• Written request: Rewrite the lines of every record below, swapping "common name" for "vernacular name" and changing nothing else.

[Dataset records]
—————

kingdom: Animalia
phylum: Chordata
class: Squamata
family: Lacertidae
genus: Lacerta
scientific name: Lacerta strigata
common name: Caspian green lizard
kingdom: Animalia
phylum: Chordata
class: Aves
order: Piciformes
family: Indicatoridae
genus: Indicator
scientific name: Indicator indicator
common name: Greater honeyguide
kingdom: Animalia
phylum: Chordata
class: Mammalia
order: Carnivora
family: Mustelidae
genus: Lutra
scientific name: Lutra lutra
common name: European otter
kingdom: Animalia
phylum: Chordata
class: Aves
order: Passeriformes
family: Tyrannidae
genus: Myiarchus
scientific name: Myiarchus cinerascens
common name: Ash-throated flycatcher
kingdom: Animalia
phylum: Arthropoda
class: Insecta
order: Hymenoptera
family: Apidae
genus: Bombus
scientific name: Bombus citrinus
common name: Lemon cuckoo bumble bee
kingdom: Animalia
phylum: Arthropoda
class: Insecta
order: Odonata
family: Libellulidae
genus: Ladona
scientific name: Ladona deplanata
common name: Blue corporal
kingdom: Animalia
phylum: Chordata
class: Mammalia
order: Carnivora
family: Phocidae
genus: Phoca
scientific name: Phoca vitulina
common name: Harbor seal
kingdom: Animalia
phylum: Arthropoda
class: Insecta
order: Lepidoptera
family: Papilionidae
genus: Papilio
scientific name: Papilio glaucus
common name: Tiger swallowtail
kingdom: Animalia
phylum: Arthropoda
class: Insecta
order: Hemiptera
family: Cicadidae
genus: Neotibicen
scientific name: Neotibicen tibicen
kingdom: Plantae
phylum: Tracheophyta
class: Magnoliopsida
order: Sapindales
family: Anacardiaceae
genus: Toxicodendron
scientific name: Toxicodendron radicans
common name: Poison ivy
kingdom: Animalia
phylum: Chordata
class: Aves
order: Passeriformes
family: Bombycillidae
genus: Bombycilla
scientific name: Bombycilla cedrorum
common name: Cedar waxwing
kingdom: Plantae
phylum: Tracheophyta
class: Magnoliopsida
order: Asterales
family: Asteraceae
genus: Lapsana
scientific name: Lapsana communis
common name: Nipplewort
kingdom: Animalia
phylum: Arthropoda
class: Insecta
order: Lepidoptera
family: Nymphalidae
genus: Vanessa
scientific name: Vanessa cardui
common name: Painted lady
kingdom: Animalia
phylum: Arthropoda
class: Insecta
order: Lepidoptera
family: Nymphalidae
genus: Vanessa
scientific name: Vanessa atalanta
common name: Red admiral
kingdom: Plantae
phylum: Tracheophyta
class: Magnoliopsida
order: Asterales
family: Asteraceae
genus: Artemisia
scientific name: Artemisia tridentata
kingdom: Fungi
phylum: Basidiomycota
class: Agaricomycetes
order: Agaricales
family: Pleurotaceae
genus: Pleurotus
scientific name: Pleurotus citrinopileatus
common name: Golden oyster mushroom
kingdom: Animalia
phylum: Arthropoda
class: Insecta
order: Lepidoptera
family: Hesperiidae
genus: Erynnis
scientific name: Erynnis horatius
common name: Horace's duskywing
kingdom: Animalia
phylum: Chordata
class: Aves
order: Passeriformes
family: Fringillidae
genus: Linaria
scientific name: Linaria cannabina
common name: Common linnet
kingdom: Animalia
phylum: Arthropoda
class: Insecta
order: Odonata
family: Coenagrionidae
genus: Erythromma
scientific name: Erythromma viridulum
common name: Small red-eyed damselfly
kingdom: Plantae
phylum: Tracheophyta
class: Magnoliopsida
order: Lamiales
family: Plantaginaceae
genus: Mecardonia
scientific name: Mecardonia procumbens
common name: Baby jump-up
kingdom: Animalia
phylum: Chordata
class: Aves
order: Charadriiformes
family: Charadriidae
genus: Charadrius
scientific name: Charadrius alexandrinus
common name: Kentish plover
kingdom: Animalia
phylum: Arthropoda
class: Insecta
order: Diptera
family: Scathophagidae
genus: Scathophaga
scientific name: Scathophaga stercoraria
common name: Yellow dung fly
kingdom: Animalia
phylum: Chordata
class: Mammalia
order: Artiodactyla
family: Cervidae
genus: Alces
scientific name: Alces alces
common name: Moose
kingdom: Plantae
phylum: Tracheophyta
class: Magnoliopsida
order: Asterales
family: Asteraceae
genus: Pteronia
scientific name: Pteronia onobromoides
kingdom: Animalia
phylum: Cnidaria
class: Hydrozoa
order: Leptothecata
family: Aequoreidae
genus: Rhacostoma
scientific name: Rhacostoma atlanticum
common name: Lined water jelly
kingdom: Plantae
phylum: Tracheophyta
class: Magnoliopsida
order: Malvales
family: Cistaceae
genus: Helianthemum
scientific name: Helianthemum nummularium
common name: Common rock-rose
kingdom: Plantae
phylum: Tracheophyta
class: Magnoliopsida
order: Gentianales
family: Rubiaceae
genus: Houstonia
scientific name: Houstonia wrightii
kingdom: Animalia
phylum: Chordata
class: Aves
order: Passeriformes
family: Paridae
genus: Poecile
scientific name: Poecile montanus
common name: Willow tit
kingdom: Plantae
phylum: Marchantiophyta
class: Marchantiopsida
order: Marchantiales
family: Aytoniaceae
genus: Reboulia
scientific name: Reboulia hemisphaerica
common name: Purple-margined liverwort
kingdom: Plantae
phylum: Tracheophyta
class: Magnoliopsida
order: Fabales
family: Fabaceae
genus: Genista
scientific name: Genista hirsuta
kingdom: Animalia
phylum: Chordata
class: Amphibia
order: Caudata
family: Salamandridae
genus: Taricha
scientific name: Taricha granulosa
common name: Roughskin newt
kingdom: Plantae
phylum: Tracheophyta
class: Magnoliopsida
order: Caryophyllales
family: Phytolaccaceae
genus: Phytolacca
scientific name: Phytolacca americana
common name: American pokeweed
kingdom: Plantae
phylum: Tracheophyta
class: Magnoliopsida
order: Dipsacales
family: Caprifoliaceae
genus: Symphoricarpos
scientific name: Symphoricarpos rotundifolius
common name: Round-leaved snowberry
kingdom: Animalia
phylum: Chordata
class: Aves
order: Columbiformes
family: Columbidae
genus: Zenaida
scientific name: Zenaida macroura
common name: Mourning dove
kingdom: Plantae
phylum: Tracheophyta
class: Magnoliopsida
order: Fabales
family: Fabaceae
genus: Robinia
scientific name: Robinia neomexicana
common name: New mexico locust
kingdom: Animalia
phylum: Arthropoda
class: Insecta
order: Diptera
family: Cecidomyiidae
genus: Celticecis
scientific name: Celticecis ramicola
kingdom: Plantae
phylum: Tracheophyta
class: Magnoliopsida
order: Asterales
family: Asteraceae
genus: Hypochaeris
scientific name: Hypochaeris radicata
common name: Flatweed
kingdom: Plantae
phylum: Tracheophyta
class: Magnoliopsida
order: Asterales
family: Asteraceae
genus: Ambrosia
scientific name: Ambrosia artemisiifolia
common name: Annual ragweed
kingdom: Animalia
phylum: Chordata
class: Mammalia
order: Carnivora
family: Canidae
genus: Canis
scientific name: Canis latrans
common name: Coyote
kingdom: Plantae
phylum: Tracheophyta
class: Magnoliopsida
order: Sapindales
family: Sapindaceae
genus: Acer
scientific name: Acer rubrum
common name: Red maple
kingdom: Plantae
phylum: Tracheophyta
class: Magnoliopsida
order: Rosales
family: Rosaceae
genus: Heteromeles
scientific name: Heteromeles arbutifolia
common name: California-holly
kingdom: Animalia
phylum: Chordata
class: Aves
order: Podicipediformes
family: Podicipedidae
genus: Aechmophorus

—————

• Written response:
kingdom: Animalia
phylum: Chordata
class: Squamata
family: Lacertidae
genus: Lacerta
scientific name: Lacerta strigata
vernacular name: Caspian green lizard
kingdom: Animalia
phylum: Chordata
class: Aves
order: Piciformes
family: Indicatoridae
genus: Indicator
scientific name: Indicator indicator
vernacular name: Greater honeyguide
kingdom: Animalia
phylum: Chordata
class: Mammalia
order: Carnivora
family: Mustelidae
genus: Lutra
scientific name: Lutra lutra
vernacular name: European otter
kingdom: Animalia
phylum: Chordata
class: Aves
order: Passeriformes
family: Tyrannidae
genus: Myiarchus
scientific name: Myiarchus cinerascens
vernacular name: Ash-throated flycatcher
kingdom: Animalia
phylum: Arthropoda
class: Insecta
order: Hymenoptera
family: Apidae
genus: Bombus
scientific name: Bombus citrinus
vernacular name: Lemon cuckoo bumble bee
kingdom: Animalia
phylum: Arthropoda
class: Insecta
order: Odonata
family: Libellulidae
genus: Ladona
scientific name: Ladona deplanata
vernacular name: Blue corporal
kingdom: Animalia
phylum: Chordata
class: Mammalia
order: Carnivora
family: Phocidae
genus: Phoca
scientific name: Phoca vitulina
vernacular name: Harbor seal
kingdom: Animalia
phylum: Arthropoda
class: Insecta
order: Lepidoptera
family: Papilionidae
genus: Papilio
scientific name: Papilio glaucus
vernacular name: Tiger swallowtail
kingdom: Animalia
phylum: Arthropoda
class: Insecta
order: Hemiptera
family: Cicadidae
genus: Neotibicen
scientific name: Neotibicen tibicen
kingdom: Plantae
phylum: Tracheophyta
class: Magnoliopsida
order: Sapindales
family: Anacardiaceae
genus: Toxicodendron
scientific name: Toxicodendron radicans
vernacular name: Poison ivy
kingdom: Animalia
phylum: Chordata
class: Aves
order: Passeriformes
family: Bombycillidae
genus: Bombycilla
scientific name: Bombycilla cedrorum
vernacular name: Cedar waxwing
kingdom: Plantae
phylum: Tracheophyta
class: Magnoliopsida
order: Asterales
family: Asteraceae
genus: Lapsana
scientific name: Lapsana communis
vernacular name: Nipplewort
kingdom: Animalia
phylum: Arthropoda
class: Insecta
order: Lepidoptera
family: Nymphalidae
genus: Vanessa
scientific name: Vanessa cardui
vernacular name: Painted lady
kingdom: Animalia
phylum: Arthropoda
class: Insecta
order: Lepidoptera
family: Nymphalidae
genus: Vanessa
scientific name: Vanessa atalanta
vernacular name: Red admiral
kingdom: Plantae
phylum: Tracheophyta
class: Magnoliopsida
order: Asterales
family: Asteraceae
genus: Artemisia
scientific name: Artemisia tridentata
kingdom: Fungi
phylum: Basidiomycota
class: Agaricomycetes
order: Agaricales
family: Pleurotaceae
genus: Pleurotus
scientific name: Pleurotus citrinopileatus
vernacular name: Golden oyster mushroom
kingdom: Animalia
phylum: Arthropoda
class: Insecta
order: Lepidoptera
family: Hesperiidae
genus: Erynnis
scientific name: Erynnis horatius
vernacular name: Horace's duskywing
kingdom: Animalia
phylum: Chordata
class: Aves
order: Passeriformes
family: Fringillidae
genus: Linaria
scientific name: Linaria cannabina
vernacular name: Common linnet
kingdom: Animalia
phylum: Arthropoda
class: Insecta
order: Odonata
family: Coenagrionidae
genus: Erythromma
scientific name: Erythromma viridulum
vernacular name: Small red-eyed damselfly
kingdom: Plantae
phylum: Tracheophyta
class: Magnoliopsida
order: Lamiales
family: Plantaginaceae
genus: Mecardonia
scientific name: Mecardonia procumbens
vernacular name: Baby jump-up
kingdom: Animalia
phylum: Chordata
class: Aves
order: Charadriiformes
family: Charadriidae
genus: Charadrius
scientific name: Charadrius alexandrinus
vernacular name: Kentish plover
kingdom: Animalia
phylum: Arthropoda
class: Insecta
order: Diptera
family: Scathophagidae
genus: Scathophaga
scientific name: Scathophaga stercoraria
vernacular name: Yellow dung fly
kingdom: Animalia
phylum: Chordata
class: Mammalia
order: Artiodactyla
family: Cervidae
genus: Alces
scientific name: Alces alces
vernacular name: Moose
kingdom: Plantae
phylum: Tracheophyta
class: Magnoliopsida
order: Asterales
family: Asteraceae
genus: Pteronia
scientific name: Pteronia onobromoides
kingdom: Animalia
phylum: Cnidaria
class: Hydrozoa
order: Leptothecata
family: Aequoreidae
genus: Rhacostoma
scientific name: Rhacostoma atlanticum
vernacular name: Lined water jelly
kingdom: Plantae
phylum: Tracheophyta
class: Magnoliopsida
order: Malvales
family: Cistaceae
genus: Helianthemum
scientific name: Helianthemum nummularium
vernacular name: Common rock-rose
kingdom: Plantae
phylum: Tracheophyta
class: Magnoliopsida
order: Gentianales
family: Rubiaceae
genus: Houstonia
scientific name: Houstonia wrightii
kingdom: Animalia
phylum: Chordata
class: Aves
order: Passeriformes
family: Paridae
genus: Poecile
scientific name: Poecile montanus
vernacular name: Willow tit
kingdom: Plantae
phylum: Marchantiophyta
class: Marchantiopsida
order: Marchantiales
family: Aytoniaceae
genus: Reboulia
scientific name: Reboulia hemisphaerica
vernacular name: Purple-margined liverwort
kingdom: Plantae
phylum: Tracheophyta
class: Magnoliopsida
order: Fabales
family: Fabaceae
genus: Genista
scientific name: Genista hirsuta
kingdom: Animalia
phylum: Chordata
class: Amphibia
order: Caudata
family: Salamandridae
genus: Taricha
scientific name: Taricha granulosa
vernacular name: Roughskin newt
kingdom: Plantae
phylum: Tracheophyta
class: Magnoliopsida
order: Caryophyllales
family: Phytolaccaceae
genus: Phytolacca
scientific name: Phytolacca americana
vernacular name: American pokeweed
kingdom: Plantae
phylum: Tracheophyta
class: Magnoliopsida
order: Dipsacales
family: Caprifoliaceae
genus: Symphoricarpos
scientific name: Symphoricarpos rotundifolius
vernacular name: Round-leaved snowberry
kingdom: Animalia
phylum: Chordata
class: Aves
order: Columbiformes
family: Columbidae
genus: Zenaida
scientific name: Zenaida macroura
vernacular name: Mourning dove
kingdom: Plantae
phylum: Tracheophyta
class: Magnoliopsida
order: Fabales
family: Fabaceae
genus: Robinia
scientific name: Robinia neomexicana
vernacular name: New mexico locust
kingdom: Animalia
phylum: Arthropoda
class: Insecta
order: Diptera
family: Cecidomyiidae
genus: Celticecis
scientific name: Celticecis ramicola
kingdom: Plantae
phylum: Tracheophyta
class: Magnoliopsida
order: Asterales
family: Asteraceae
genus: Hypochaeris
scientific name: Hypochaeris radicata
vernacular name: Flatweed
kingdom: Plantae
phylum: Tracheophyta
class: Magnoliopsida
order: Asterales
family: Asteraceae
genus: Ambrosia
scientific name: Ambrosia artemisiifolia
vernacular name: Annual ragweed
kingdom: Animalia
phylum: Chordata
class: Mammalia
order: Carnivora
family: Canidae
genus: Canis
scientific name: Canis latrans
vernacular name: Coyote
kingdom: Plantae
phylum: Tracheophyta
class: Magnoliopsida
order: Sapindales
family: Sapindaceae
genus: Acer
scientific name: Acer rubrum
vernacular name: Red maple
kingdom: Plantae
phylum: Tracheophyta
class: Magnoliopsida
order: Rosales
family: Rosaceae
genus: Heteromeles
scientific name: Heteromeles arbutifolia
vernacular name: California-holly
kingdom: Animalia
phylum: Chordata
class: Aves
order: Podicipediformes
family: Podicipedidae
genus: Aechmophorus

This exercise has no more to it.